Notably, Antigua and Barbuda is set to become one of a small number of Caribbean nations, and potentially among the first three countries in the region, to access and benefit from this advanced technology. This positions the island nation at the leading edge of regional efforts to modernize flood forecasting and reinforce climate resilience through data-driven decision support systems.
ABMS Director Dale Destin emphasized the transformative potential of the initiative in his remarks, noting that effective flood communications must extend beyond raw forecasts to deliver clear, actionable guidance that drives timely protective action. “This workshop represents a critical step toward building a truly integrated, impact-based flood early warning system for Antigua and Barbuda,” Destin said. “By bringing together all relevant stakeholders, we are strengthening the institutional partnerships and operational procedures necessary to ensure that warnings reach the right people at the right time and lead to meaningful action.”
Destin added that the initiative is a key pillar of ABMS’s Meteorological Renaissance 2030 agenda and Antigua and Barbuda’s commitment to the global Early Warnings for All framework. It demonstrates that strategic investment in national meteorological and hydrological services delivers benefits that go far beyond basic weather forecasting, he explained: “Every dollar invested in the Meteorological Service strengthens public safety, protects critical infrastructure, supports economic development, enhances climate resilience, and reduces disaster losses.
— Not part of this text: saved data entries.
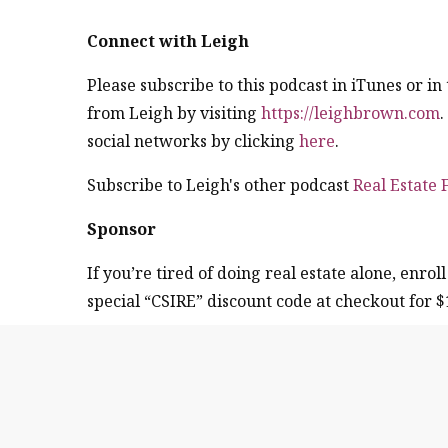
Connect with Leigh
Please subscribe to this podcast in iTunes or i
from Leigh by visiting
https://leighbrown.com
social networks by clicking
here
.
Subscribe to Leigh's other podcast
Real Estate
Sponsor
If you’re tired of doing real estate alone, enroll
special “CSIRE” discount code at checkout for $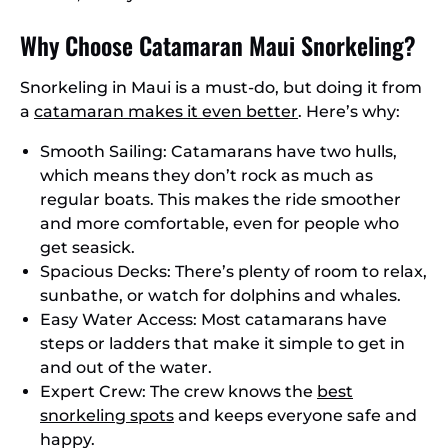
Why Choose Catamaran Maui Snorkeling?
Snorkeling in Maui is a must-do, but doing it from
a
catamaran makes it even better
. Here’s why:
Smooth Sailing: Catamarans have two hulls,
which means they don’t rock as much as
regular boats. This makes the ride smoother
and more comfortable, even for people who
get seasick.
Spacious Decks: There’s plenty of room to relax,
sunbathe, or watch for dolphins and whales.
Easy Water Access: Most catamarans have
steps or ladders that make it simple to get in
and out of the water.
Expert Crew: The crew knows the
best
snorkeling spots
and keeps everyone safe and
happy.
Strong meteorological services are not a cost; they are a national investment in resilience, sustainability, and prosperity.”
Organizers expect the workshop to lay the critical institutional groundwork needed to successfully implement and sustain long-term flood early warning services across Antigua and Barbuda, directly advancing the country’s national climate adaptation goals and core disaster risk reduction priorities. ABMS has publicly thanked the National Office of Disaster Services for providing the event venue and supporting the landmark national initiative.
Outcomes from the workshop will directly shape the final development of operational flood forecasting and warning SOPs, with the ultimate goal of ensuring all future flood warnings are timely, cross-agency coordinated, impact-focused, and actionable. In turn, this will strengthen the safety and climate resilience of communities across both islands of Antigua and Barbuda.
As a cornerstone of national safety and sustainable development, ABMS is the national authority entrusted with delivering weather, climate, marine, and tsunami early warning services for the country. The agency’s work delivers measurable economic value, with estimates showing investments in ABMS generate annual avoided disaster losses and efficiency gains equivalent to as much as 6% of the country’s gross domestic product – equal to roughly 200 to 400 million Eastern Caribbean dollars (74 to 150 million USD) per year. ABMS’s forecasts, warnings, climate services, and hazard monitoring programs play an irreplaceable role in protecting lives, livelihoods, property, and critical infrastructure, while supporting national disaster risk reduction and climate resilience goals. Its services underpin key economic sectors from aviation and maritime transport to the blue economy, tourism, agriculture, water resource management, health, energy, and emergency management, making a substantial contribution to national safety, economic stability, and long-term sustainable development.